Letting \(\theta = (\gamma,\sigma_y)\) We have \[ K_y(\theta) = K(\gamma) + \sigma^2_y \, I. \]

Then \(Y \, |\, x \sim N(0,K_y(\theta))\) and \[ \log(p(y \, | \, x,\theta)) =- \frac{1}{2} y' K_y(\theta)^{-1} y - \frac{1}{2} \log(|K_y(\theta)|) - \frac{N}{2} \log(2 \pi). \]

which is Equation 15.2.2 of Murphy.

Now the idea of the project is to explore inference for \(\theta\) by computing the likelihood.

For example you could use Algorithm 15.1 in Murphy to compute \(\log(p(y \, | \, x,\theta))\).

A simple thing to try would be to fix all of the elements of \(\theta\) but one: \(\theta = (\theta_i,\theta_{-i})\). Fix \(\theta_{-i}\) and then evaluate \[ \log(p(\theta_i \,|\, \theta_{-i},y)) \propto \log(p(y \,|\, x, \theta)) + \log(p(\theta)) \]

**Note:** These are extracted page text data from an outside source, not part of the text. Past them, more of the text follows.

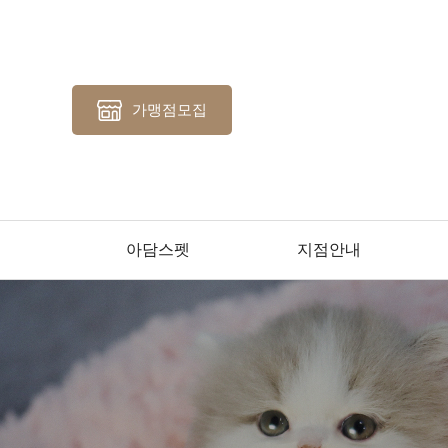
가맹점모집
아담스펫
지점안내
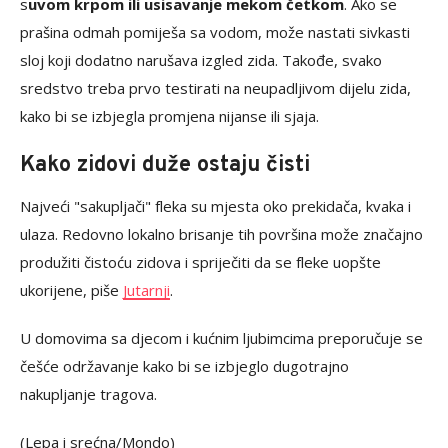
s
uvom krpom ili usisavanje mekom četkom
. Ako se
prašina odmah pomiješa sa vodom, može nastati sivkasti
sloj koji dodatno narušava izgled zida. Takođe, svako
sredstvo treba prvo testirati na neupadljivom dijelu zida,
kako bi se izbjegla promjena nijanse ili sjaja.
Kako zidovi duže ostaju čisti
Najveći "sakupljači" fleka su mjesta oko prekidača, kvaka i
ulaza. Redovno lokalno brisanje tih površina može značajno
produžiti čistoću zidova i spriječiti da se fleke uopšte
ukorijene, piše
Jutarnji
.
U domovima sa djecom i kućnim ljubimcima preporučuje se
češće održavanje kako bi se izbjeglo dugotrajno
nakupljanje tragova.
(Lepa i srećna/Mondo)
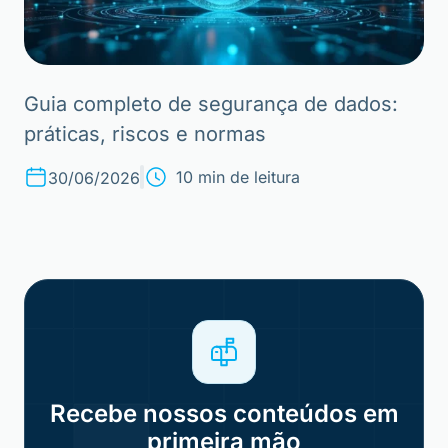
Guia completo de segurança de dados:
práticas, riscos e normas
10 min de leitura
30/06/2026
Recebe nossos conteúdos em
primeira mão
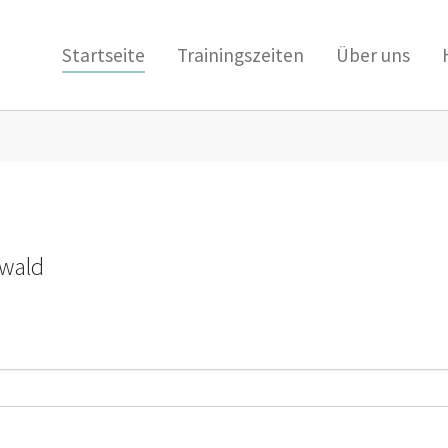
Startseite
Trainingszeiten
Über uns
zwald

on a grid of values for \(\theta_i\). Here \(p(\theta)\) is the prior. The use of a prior is optional.
You could then use co-ordinate descent or a griddy Gibbs sampler.

Recall that co-ordinate descent means you just optimize over one element of \(\theta\) at a time given all the other elements.
Then each iteration of co-ordinate descent cycles through each element, optimizing each element give the others.

Or you could use gradient descent.
Equations 15.23 and 15.24 give the gradient of \(\log(p(y \, | \, x,\theta))\) with respect to \(\theta\).

I would plot the likelihood of two elements of \(\theta\) given the third.
For example of thorough exploration of the likelihood in terms of \(\gamma\) for fixed \(\sigma_y\) should be very interesting.

Note, Algorithm 15.1 just says that to compute \(\log(p(y \, | \, x,\theta))\) let \(L\) be the Cholesky root of \(K_y(\theta)\).

Then use the Cholesky to compute \(|K_y(\theta)|\) and \(K_y(\theta)^{-1} y \equiv \alpha\).

See page 228 of Murphy for discussion of the “backslash operator” which he uses in 15.1.
But \(L\y\) just means solve the equations \(L x = y\) so that \(y = L^{-1} x\), but we can do this efficiently for triangular \(L\).

That is, If \(K_y = LL'\), then

\[ \alpha = K_y^{-1} y = (LL')^{-1} y =( L^{-1})' L^{-1} y. \] and \[ \log(|K_y|^{1/2})= \sum \log(L_{ii}). \] The line (6) of algorithm 15.1 has \[ \log(p(y \, | \, x,\theta)) = -\frac{1}{2} \, y' \alpha \; - \sum \log(L_{ii}) - \frac{N}{2} \, \log(2 \pi) \]

Use real and simulated data to see how your procedure works.